*** Data provided ***

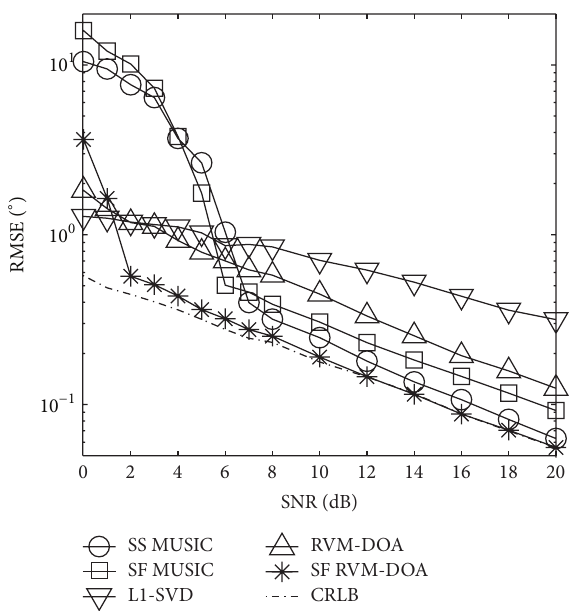
Figure 1: Averaged DOA estimation RMSE of two equal-power coherent sources separated by 10 ∘ with 30 snapshots when the SNR increases.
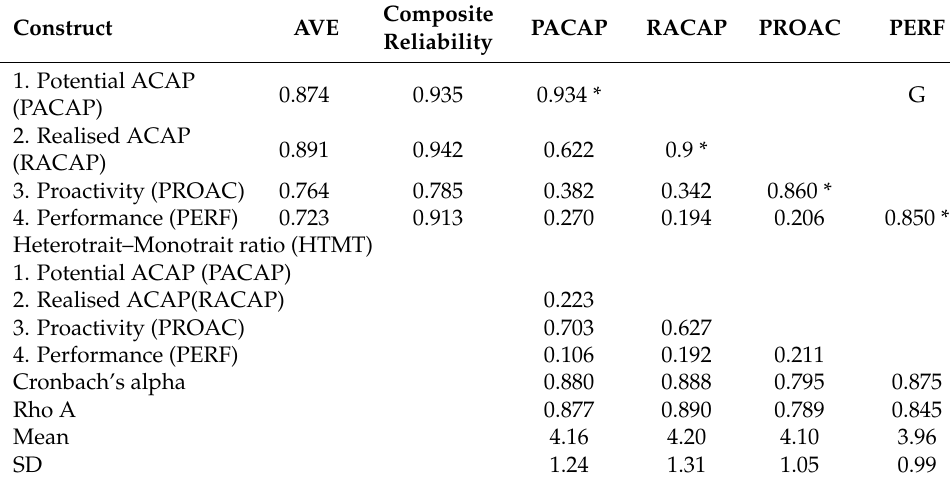
Table 4. Correlation matrix, composite reliability, convergent and discriminant validity, heterotrait– monotrait ratio (HTMT) and descriptive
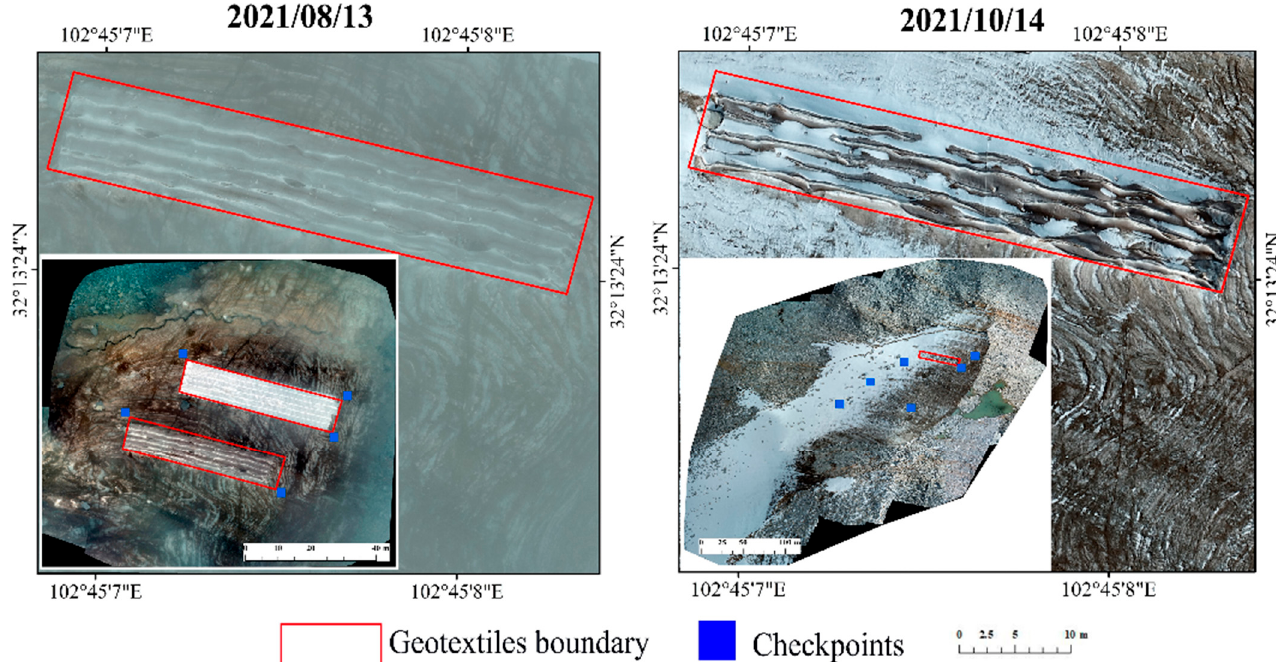
Table 2. Details of the UAV coverage area, flight ‐ related information, and UAVs’ error during the flight over DG17.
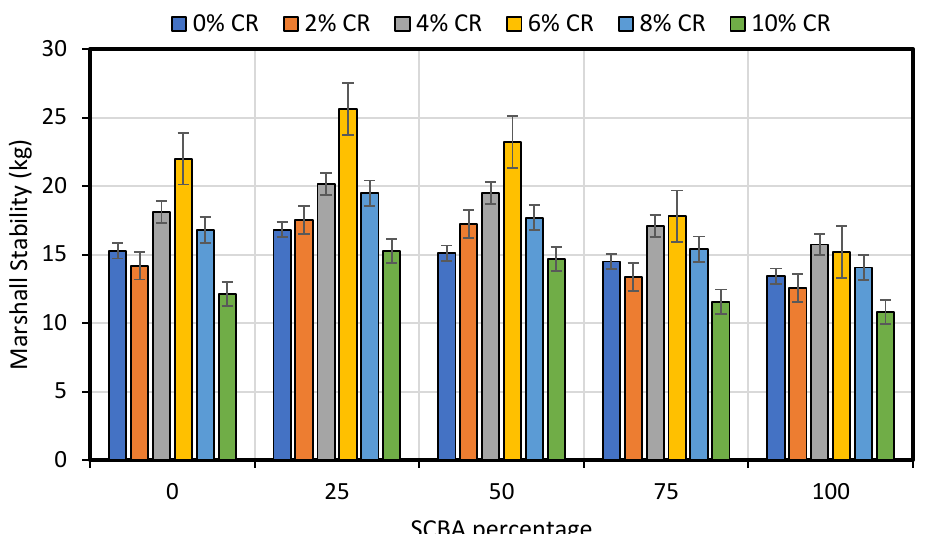
Figure 9. Effect of additions of CR and SCBA on stability of asphalt concrete.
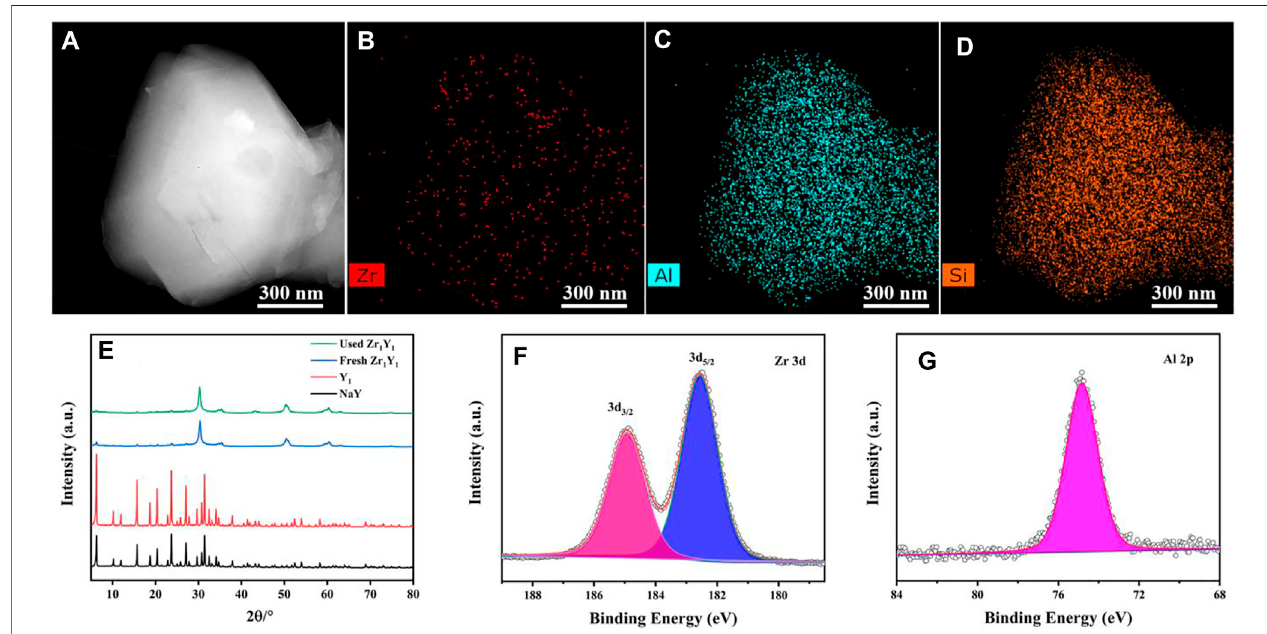
FIGURE 1 | TEM images of Zr 1 Y 1 catalyst (A) , corresponding EDS mapping patterns (B – D) , XRD patterns of different samples (E) , XPS spectra of the Zr 1 Y 1 catalyst (F) , Zr 3d, and (G) Al 2p.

*** End of Data provided ***

_Task directions_: Copy each line of the preceding data that contains the string "Table".

_Solution to this exercise_:
Table 4. Correlation matrix, composite reliability, convergent and discriminant validity, heterotrait– monotrait ratio (HTMT) and descriptive
Table 2. Details of the UAV coverage area, flight ‐ related information, and UAVs’ error during the flight over DG17.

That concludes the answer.